U is for ... Uncertainty Principle

One of the most famous ideas in science, this declares that it is impossible to know all the physical attributes of a quantum particle or system simultaneously.

O is for ... Objective reality

Niels Bohr, one of the founding fathers of quantum physics, said there is no such thing as objective reality. All we can talk about, he said, is the results of measurements we make.

C is for ... Computing

The rules of the quantum world mean that we can process information much faster than is possible using the computers we use now.

W is for ... Wavefunction

The mathematics of quantum theory associates each quantum object with a wavefunction that appears in the Schrödinger equation and gives the probability of finding it in any given state.

A is for ... Act of observation

Some people believe this changes everything in the quantum world, even bringing things into existence.

V is for ... Virtual particles

Quantum theory’s uncertainty principle says that since not even empty space can have zero energy, the universe is fizzing with particle-antiparticle pairs that pop in and out of existence.

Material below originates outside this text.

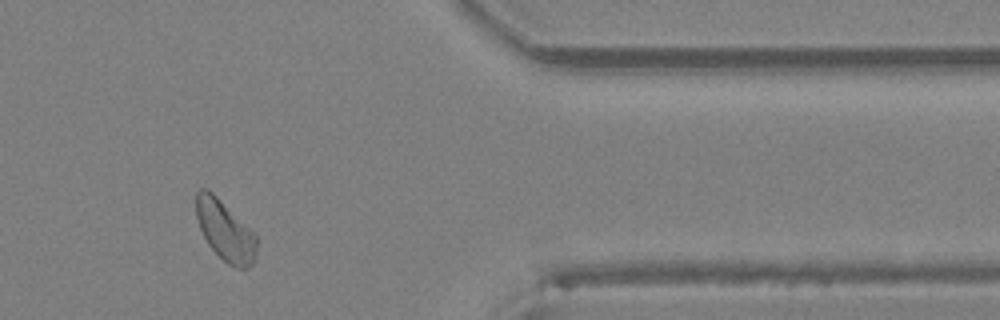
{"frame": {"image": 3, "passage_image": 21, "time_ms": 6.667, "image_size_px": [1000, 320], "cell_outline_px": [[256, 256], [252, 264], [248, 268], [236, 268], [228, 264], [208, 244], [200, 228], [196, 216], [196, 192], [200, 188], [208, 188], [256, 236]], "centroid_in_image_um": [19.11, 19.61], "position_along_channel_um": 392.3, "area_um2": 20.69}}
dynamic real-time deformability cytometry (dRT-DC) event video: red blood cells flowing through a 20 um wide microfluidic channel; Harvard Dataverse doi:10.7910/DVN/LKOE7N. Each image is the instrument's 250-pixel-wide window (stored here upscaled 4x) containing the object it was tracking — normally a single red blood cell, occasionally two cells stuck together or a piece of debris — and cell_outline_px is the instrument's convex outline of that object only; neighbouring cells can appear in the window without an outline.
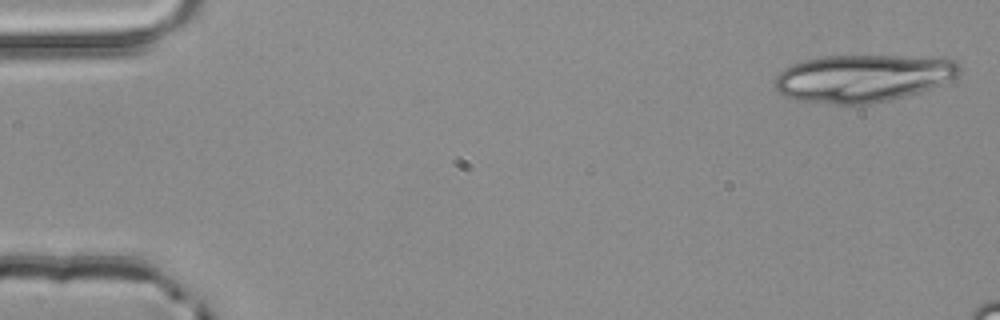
{"species": "common noctule bat (a hibernating species)", "species_latin": "Nyctalus noctula", "temperature_condition": "room temperature", "stored_images_in_passage": 3, "camera_frame_rate_fps": 3000, "um_per_image_px": 0.085, "animal": {"sex": "male", "body_mass_g": 20.4}, "frame": {"image": 1, "passage_image": 1, "time_ms": 0.0, "image_size_px": [1000, 320], "cell_outline_px": [[964, 68], [960, 76], [920, 92], [888, 100], [868, 104], [832, 104], [800, 100], [784, 96], [772, 84], [776, 76], [784, 68], [792, 64], [804, 60], [824, 56], [944, 56], [956, 60]], "centroid_in_image_um": [73.43, 6.62], "position_along_channel_um": 11.6, "area_um2": 51.73}}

These “virtual” particles are the source of Hawking radiation.

S is for ... Schrödinger Equation

This is the central equation of quantum theory, and describes how any quantum system will behave, and how its observable qualities are likely to manifest in an experiment.

X is for ... X-ray

In 1923 Arthur Compton shone X-rays onto a block of graphite and found that they bounced off with their energy reduced exactly as would be expected if they were composed of particles colliding with electrons in the graphite. This was the first indication of radiation’s particle-like nature.

C is for ... Cryptography

People have been hiding information in messages for millennia, but the quantum world provides a whole new way to do it.